• **GOAL OF THE EXERCISE**: Please reproduce the listing below word for word, leaving out the pictures.
= Beginning of Section =
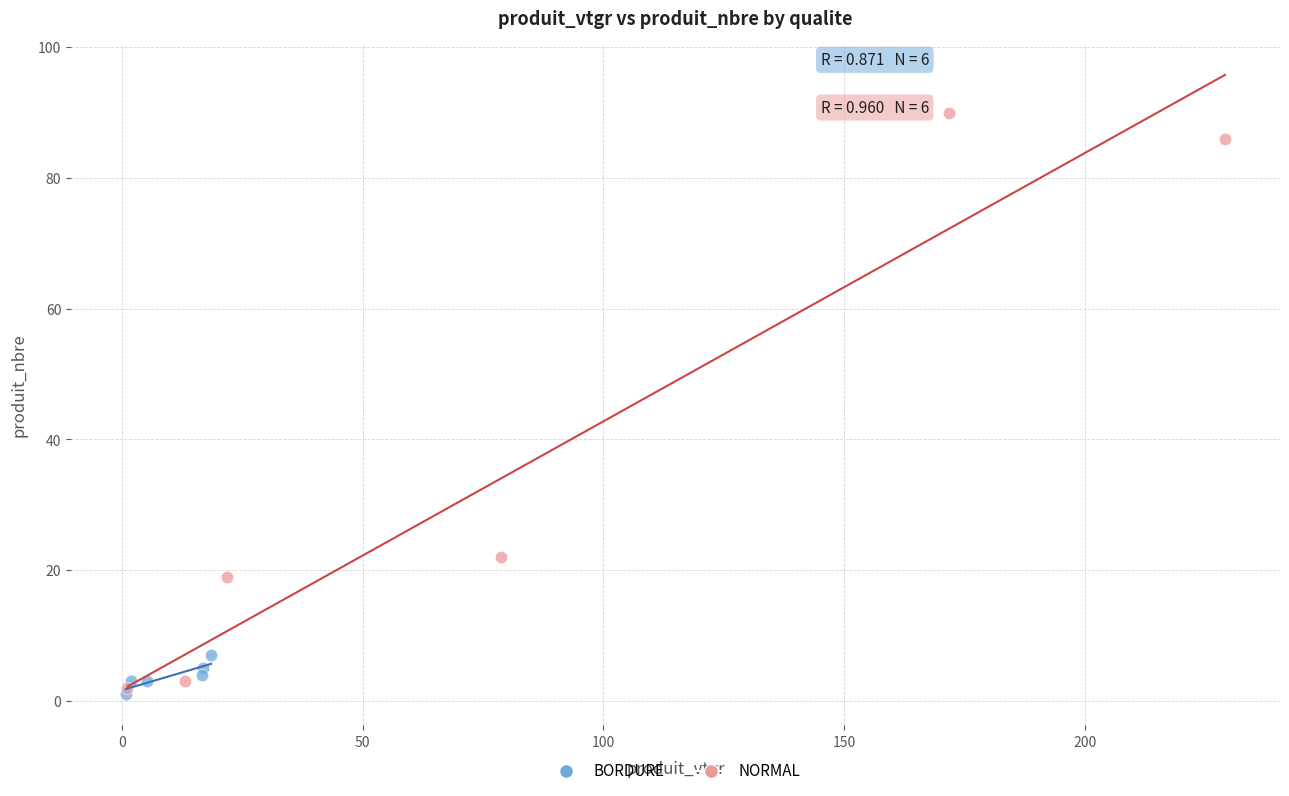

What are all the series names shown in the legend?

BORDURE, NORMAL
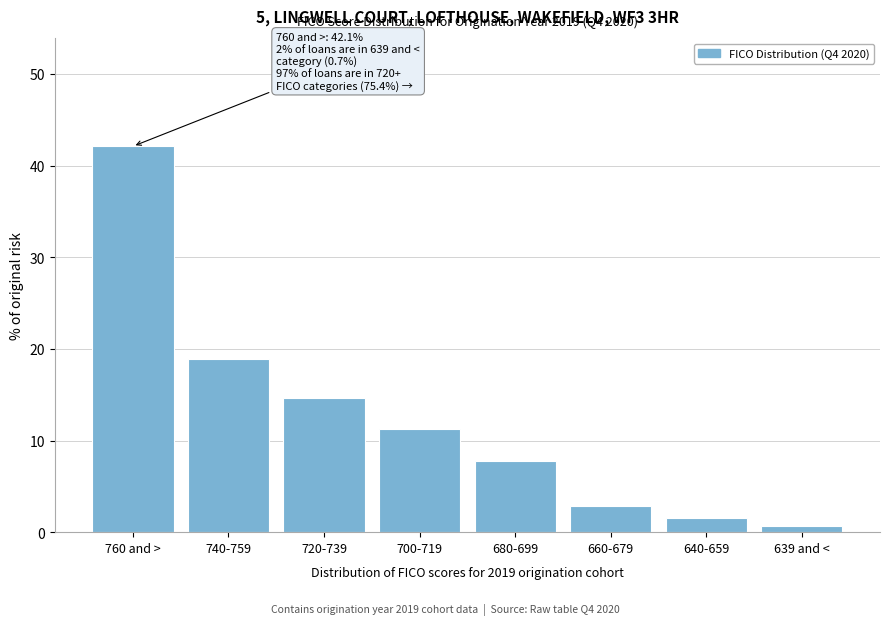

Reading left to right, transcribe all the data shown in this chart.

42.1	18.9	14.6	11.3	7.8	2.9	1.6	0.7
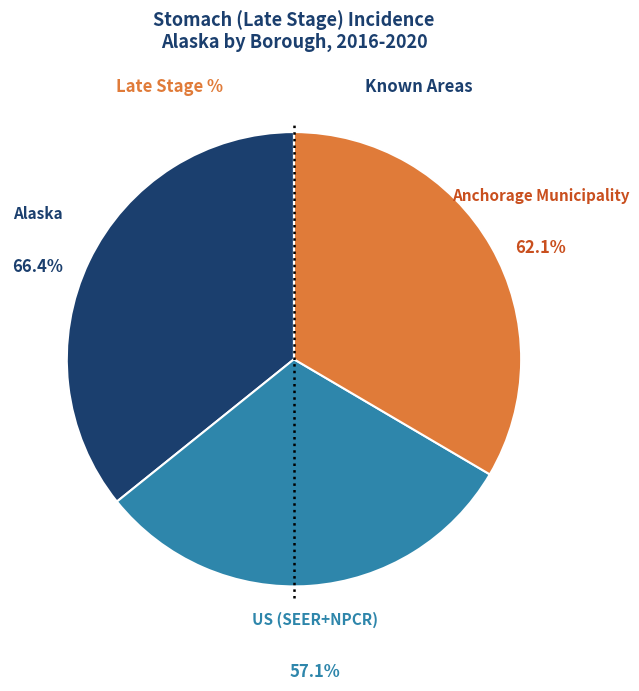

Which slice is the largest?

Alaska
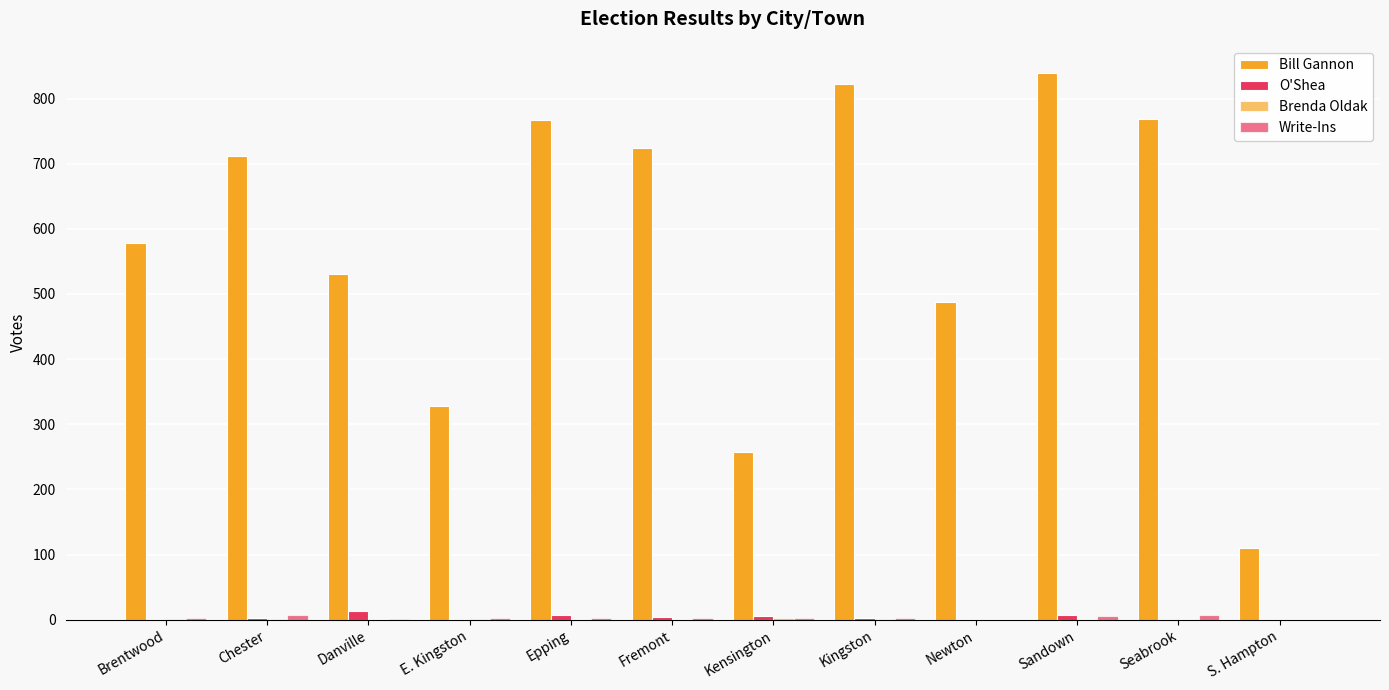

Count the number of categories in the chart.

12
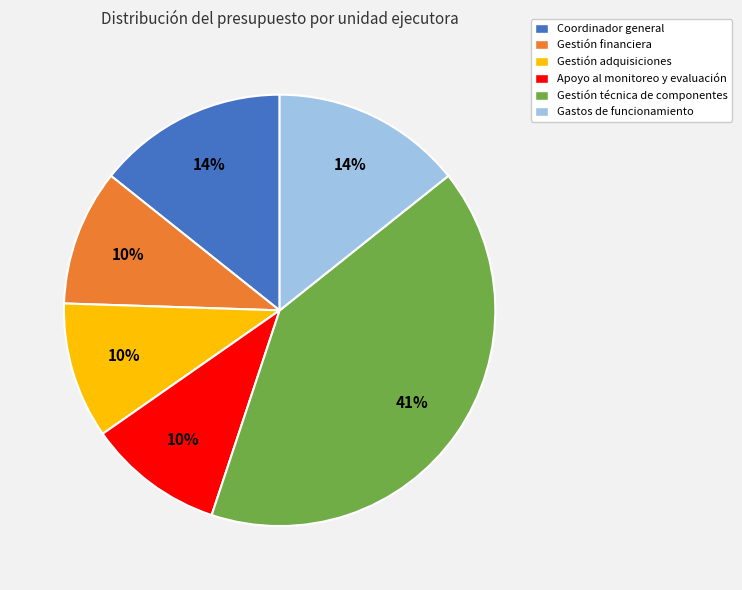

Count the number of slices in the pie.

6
= End of Section =
• **SOLUTION TO THE PROBLEM**:
What are all the series names shown in the legend?

BORDURE, NORMAL

Reading left to right, transcribe all the data shown in this chart.

42.1	18.9	14.6	11.3	7.8	2.9	1.6	0.7

Which slice is the largest?

Alaska

Count the number of categories in the chart.

12

Count the number of slices in the pie.

6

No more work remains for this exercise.